While the enormous torque of the 2020 Jeep Wrangler EcoDiesel is one particularly appealing aspect of the powertrain, the promise has been that the diesel Jeep would be significantly more fuel efficient than other Wranglers. That promise has been fulfilled now that official EPA numbers show it returns 29 mpg on the highway, 22 in the city, and 25 in combined driving. Those numbers are for the four-door model with an automatic, since that's the only configuration available with the diesel V6.
In comparison, the next most efficient Wrangler is a two-door model with the four-cylinder gas engine and an automatic, with 24 mpg on the highway, 22 in town, and 23 in combined driving.
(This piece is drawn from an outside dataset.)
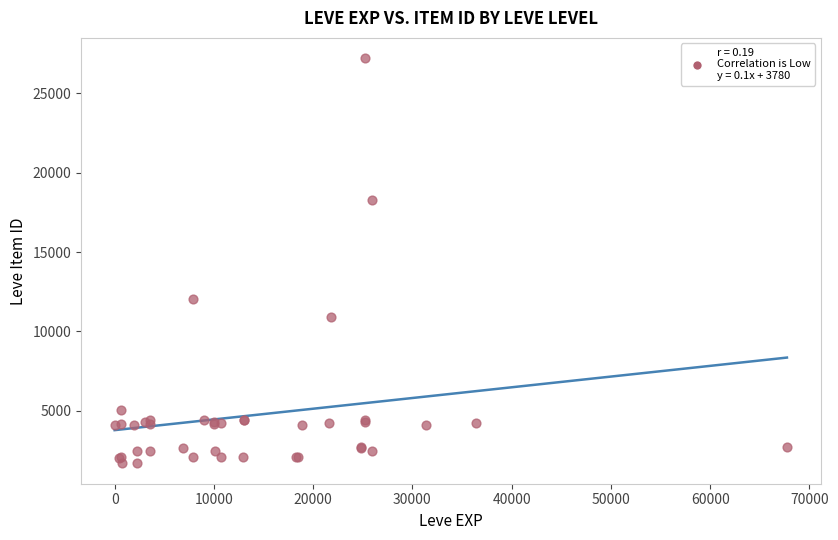

What Y value in the scatter plot is closest to 14448?

12018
Behind that is the four-door with the same powertrain, which returns 22 on the highway, 21 in town and 21 combined. A manual transmission two-door Wrangler with the gas V6 actually manages 25 mpg on the highway, higher than the four-cylinder two-door variant, but its city and combined ratings are lower than the four-cylinder Wranglers.
In fact, the diesel Wrangler even performs slightly better than the Ram 1500 EcoDiesel when it has four-wheel drive, beating the full-size truck by 1 mpg in town and in combined driving. Of course the two-wheel-drive Ram outperforms both of them.
The diesel may not be the way to go for saving money, though, unless you're spending a large amount of time on the highway. Because of the extra cost of diesel fuel, the EPA estimates the annual fuel cost of the diesel to be $1,850, which is $250 more per year than the two-door four-cylinder Wrangler, and $50 more per year than the four-door four-cylinder version. The V6 Wranglers have annual fuel costs a bit higher, between $1,900 and $2,000. You're not just paying for the fuel either, since the diesel engine is a $4,000 option. But if you want lots of torque, fewer finite resources used, and fewer carbon dioxide emissions, the diesel is still a compelling option.